- **APPLY WHAT YOU READ**:
a) According to the podcast transcript, on what date was the Jessica Fichot episode recorded?
b) Copy a passage from the podcast transcript word for word, starting at the words "Jessica Fichot will" and stopping after "talking with me.".
c) Name every topic that the podcast transcript says the chat with Jessica Fichot covers.

- **READING TEXT**:
═══
Jessica Fichot will be here next week for the final performance of our FREE Summer Series and we cannot wait. Sit down with us as we chat about songwriting, video games and the challenges of being an indie artist in today’s music scene. And check out her performance on August 31 at the Hult Center. The show starts at 5:30 and is absolutely FREE!
The following text is a transcript from the Jessica Fichot episode of the Hult Center Podcast, recorded on July 7, 2023
Hult Center: You are listening to the Hult Center Podcast, and today I am sitting down with Jessica Fichot and she is performing at the Summer Series on August 31st, which is our free outdoor event. So come on down on August 31st at 5:30 to the Hult Center and check it out. Jessica, thanks so much for talking with me.
Jessica Fichot: Thanks for having me.
Hult Center: Of course. So we’re going to start right from the beginning in case people aren’t familiar with your work. So it is extremely eclectic and it’s an amazing mix of different world sounds. So where did you start? How did this all come together?
Jessica Fichot: Well, I grew up in France, and after I moved to the US I went to college for music in Boston, and then I moved to LA and the music I had ignored as a child, the French Chanson, you call the French music. I started to get more into it after I discovered a lot of bands who would sing here in Los Angeles, who would sing in different languages, particular Spanish and English. So I got interested in rediscovering the language I had kind of ignored in my youth, and I wasn’t ignoring it because I was speaking it every day, but I was ignoring it for music. It just seemed kind of lame to me. And so after I moved to LA I was like, “Everybody else is doing music in English. I want to do something that’s different.”
═══
- **AVAILABLE DATA**:
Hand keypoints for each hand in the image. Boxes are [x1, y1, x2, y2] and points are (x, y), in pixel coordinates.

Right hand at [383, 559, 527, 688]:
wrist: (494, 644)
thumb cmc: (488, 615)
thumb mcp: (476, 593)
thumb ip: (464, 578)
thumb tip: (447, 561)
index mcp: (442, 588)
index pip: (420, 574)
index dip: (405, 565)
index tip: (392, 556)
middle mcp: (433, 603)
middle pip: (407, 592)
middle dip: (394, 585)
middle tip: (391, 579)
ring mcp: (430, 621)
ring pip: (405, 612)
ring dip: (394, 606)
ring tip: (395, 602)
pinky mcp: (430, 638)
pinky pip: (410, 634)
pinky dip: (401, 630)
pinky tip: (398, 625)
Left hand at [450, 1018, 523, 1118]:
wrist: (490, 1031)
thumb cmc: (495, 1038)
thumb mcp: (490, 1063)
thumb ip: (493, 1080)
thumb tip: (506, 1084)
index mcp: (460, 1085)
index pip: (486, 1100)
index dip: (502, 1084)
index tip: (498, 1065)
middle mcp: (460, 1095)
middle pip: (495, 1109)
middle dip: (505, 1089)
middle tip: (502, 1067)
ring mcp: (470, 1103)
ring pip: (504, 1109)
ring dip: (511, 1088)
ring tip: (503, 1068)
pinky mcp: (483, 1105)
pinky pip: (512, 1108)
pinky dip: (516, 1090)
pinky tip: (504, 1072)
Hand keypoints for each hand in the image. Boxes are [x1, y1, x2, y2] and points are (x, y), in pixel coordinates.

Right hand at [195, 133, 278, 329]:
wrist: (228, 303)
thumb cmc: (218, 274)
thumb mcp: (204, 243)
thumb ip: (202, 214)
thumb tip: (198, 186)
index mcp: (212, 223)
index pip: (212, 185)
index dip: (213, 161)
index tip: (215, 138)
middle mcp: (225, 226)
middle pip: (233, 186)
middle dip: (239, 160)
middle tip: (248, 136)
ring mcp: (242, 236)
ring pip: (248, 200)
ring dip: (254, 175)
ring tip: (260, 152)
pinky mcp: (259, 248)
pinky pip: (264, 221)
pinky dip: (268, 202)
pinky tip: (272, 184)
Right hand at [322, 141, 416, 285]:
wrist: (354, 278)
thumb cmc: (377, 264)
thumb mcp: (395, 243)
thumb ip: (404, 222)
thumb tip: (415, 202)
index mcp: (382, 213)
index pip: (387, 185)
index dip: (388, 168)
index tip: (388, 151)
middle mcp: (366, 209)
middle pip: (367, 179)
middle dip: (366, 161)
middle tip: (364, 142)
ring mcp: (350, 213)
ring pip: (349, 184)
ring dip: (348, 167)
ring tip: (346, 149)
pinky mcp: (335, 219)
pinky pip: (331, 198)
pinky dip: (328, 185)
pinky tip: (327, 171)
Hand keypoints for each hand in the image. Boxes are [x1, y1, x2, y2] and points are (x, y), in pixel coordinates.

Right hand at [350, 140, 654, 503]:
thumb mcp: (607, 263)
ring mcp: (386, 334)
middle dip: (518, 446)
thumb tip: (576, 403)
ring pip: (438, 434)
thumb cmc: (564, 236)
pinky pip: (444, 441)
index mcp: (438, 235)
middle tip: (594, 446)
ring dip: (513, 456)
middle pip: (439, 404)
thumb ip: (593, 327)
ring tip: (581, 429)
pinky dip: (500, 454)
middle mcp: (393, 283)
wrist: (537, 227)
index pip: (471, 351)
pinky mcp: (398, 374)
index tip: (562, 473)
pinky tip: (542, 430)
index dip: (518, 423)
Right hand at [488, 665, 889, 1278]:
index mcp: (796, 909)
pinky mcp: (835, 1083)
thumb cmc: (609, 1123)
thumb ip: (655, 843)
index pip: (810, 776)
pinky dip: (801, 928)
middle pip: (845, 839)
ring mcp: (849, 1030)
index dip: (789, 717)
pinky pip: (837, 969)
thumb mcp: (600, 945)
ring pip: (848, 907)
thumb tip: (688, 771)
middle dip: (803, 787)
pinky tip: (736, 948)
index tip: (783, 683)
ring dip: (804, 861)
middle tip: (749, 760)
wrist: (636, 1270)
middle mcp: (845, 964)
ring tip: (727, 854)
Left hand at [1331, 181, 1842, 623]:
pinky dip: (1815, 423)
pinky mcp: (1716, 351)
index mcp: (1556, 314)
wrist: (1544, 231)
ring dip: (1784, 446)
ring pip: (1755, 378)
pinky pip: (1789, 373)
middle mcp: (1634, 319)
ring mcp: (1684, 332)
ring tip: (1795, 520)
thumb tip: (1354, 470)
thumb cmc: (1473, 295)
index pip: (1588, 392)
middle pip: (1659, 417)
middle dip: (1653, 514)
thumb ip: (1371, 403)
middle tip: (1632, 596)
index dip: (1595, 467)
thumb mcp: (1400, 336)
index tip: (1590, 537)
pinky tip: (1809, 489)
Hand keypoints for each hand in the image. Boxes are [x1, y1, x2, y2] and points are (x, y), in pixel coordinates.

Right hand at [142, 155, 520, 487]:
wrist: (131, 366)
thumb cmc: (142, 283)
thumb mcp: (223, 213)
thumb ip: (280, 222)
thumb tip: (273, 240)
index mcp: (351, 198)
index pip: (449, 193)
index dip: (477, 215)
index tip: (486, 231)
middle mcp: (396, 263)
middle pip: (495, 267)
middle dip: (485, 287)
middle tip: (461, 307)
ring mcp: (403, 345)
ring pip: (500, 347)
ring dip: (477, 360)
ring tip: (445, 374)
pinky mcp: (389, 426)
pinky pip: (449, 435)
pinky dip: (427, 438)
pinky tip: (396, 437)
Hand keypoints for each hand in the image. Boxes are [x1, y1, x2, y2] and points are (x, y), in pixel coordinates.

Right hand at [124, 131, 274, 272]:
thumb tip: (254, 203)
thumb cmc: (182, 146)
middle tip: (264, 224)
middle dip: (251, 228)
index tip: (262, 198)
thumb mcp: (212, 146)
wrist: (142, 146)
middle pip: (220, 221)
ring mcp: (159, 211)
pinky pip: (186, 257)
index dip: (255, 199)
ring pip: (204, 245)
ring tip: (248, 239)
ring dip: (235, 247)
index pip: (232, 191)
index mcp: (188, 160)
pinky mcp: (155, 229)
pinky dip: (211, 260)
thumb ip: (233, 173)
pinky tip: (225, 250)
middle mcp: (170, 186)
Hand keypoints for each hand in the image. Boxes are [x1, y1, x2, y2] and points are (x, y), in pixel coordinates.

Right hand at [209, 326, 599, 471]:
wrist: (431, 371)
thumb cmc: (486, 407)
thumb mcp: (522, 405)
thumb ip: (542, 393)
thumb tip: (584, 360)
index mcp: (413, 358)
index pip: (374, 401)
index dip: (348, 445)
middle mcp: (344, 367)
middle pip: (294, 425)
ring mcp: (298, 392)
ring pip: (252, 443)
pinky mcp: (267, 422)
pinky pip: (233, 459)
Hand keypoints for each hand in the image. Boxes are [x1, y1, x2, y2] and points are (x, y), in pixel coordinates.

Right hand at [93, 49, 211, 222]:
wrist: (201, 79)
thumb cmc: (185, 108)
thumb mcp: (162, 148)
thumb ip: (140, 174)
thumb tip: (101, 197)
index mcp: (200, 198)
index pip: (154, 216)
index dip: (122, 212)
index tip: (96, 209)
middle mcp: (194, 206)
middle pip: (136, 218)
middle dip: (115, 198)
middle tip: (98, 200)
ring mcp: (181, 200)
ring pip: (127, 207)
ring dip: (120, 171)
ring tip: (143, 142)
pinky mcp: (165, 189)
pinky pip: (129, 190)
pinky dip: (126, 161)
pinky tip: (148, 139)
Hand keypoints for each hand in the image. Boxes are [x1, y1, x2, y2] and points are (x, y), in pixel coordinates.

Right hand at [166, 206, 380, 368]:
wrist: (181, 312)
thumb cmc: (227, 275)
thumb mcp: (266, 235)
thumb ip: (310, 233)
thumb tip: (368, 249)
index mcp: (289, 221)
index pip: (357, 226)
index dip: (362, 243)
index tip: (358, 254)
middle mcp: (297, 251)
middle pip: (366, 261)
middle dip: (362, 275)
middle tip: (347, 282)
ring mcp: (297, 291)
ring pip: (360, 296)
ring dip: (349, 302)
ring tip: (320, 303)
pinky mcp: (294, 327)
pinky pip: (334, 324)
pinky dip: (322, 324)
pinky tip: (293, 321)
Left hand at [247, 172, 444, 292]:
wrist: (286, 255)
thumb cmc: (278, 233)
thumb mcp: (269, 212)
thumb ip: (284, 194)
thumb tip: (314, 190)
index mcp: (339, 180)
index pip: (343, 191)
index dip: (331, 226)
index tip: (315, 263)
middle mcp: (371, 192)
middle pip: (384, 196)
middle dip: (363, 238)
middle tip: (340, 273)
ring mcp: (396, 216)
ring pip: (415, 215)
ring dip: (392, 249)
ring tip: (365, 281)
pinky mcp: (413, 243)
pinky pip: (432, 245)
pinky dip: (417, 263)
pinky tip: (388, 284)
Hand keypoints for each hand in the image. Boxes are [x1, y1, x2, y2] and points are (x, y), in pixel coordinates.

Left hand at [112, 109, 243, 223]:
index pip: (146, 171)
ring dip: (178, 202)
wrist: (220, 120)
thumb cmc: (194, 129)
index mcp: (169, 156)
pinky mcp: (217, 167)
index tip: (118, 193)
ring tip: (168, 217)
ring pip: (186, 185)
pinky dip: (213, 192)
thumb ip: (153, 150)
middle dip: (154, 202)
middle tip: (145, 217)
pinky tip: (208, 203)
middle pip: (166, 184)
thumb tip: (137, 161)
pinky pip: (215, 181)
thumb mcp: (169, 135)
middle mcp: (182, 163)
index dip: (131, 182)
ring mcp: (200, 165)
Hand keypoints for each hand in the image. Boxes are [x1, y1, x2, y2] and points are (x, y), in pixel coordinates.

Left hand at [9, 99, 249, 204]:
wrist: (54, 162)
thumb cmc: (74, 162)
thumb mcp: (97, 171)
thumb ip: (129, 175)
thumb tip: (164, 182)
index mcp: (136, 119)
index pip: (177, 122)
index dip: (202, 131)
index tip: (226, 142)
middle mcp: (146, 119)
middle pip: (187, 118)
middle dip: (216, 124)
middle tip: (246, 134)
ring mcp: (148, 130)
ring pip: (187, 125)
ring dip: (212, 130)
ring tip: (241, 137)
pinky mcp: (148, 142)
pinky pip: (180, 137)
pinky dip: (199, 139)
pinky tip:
═══
- **OUTPUTS BY TASK**:
a) July 7, 2023

b)
Jessica Fichot will be here next week for the final performance of our FREE Summer Series and we cannot wait. Sit down with us as we chat about songwriting, video games and the challenges of being an indie artist in today’s music scene. And check out her performance on August 31 at the Hult Center. The show starts at 5:30 and is absolutely FREE!
The following text is a transcript from the Jessica Fichot episode of the Hult Center Podcast, recorded on July 7, 2023
Hult Center: You are listening to the Hult Center Podcast, and today I am sitting down with Jessica Fichot and she is performing at the Summer Series on August 31st, which is our free outdoor event. So come on down on August 31st at 5:30 to the Hult Center and check it out. Jessica, thanks so much for talking with me.

c) Songwriting; video games; the challenges of being an indie artist in today's music scene.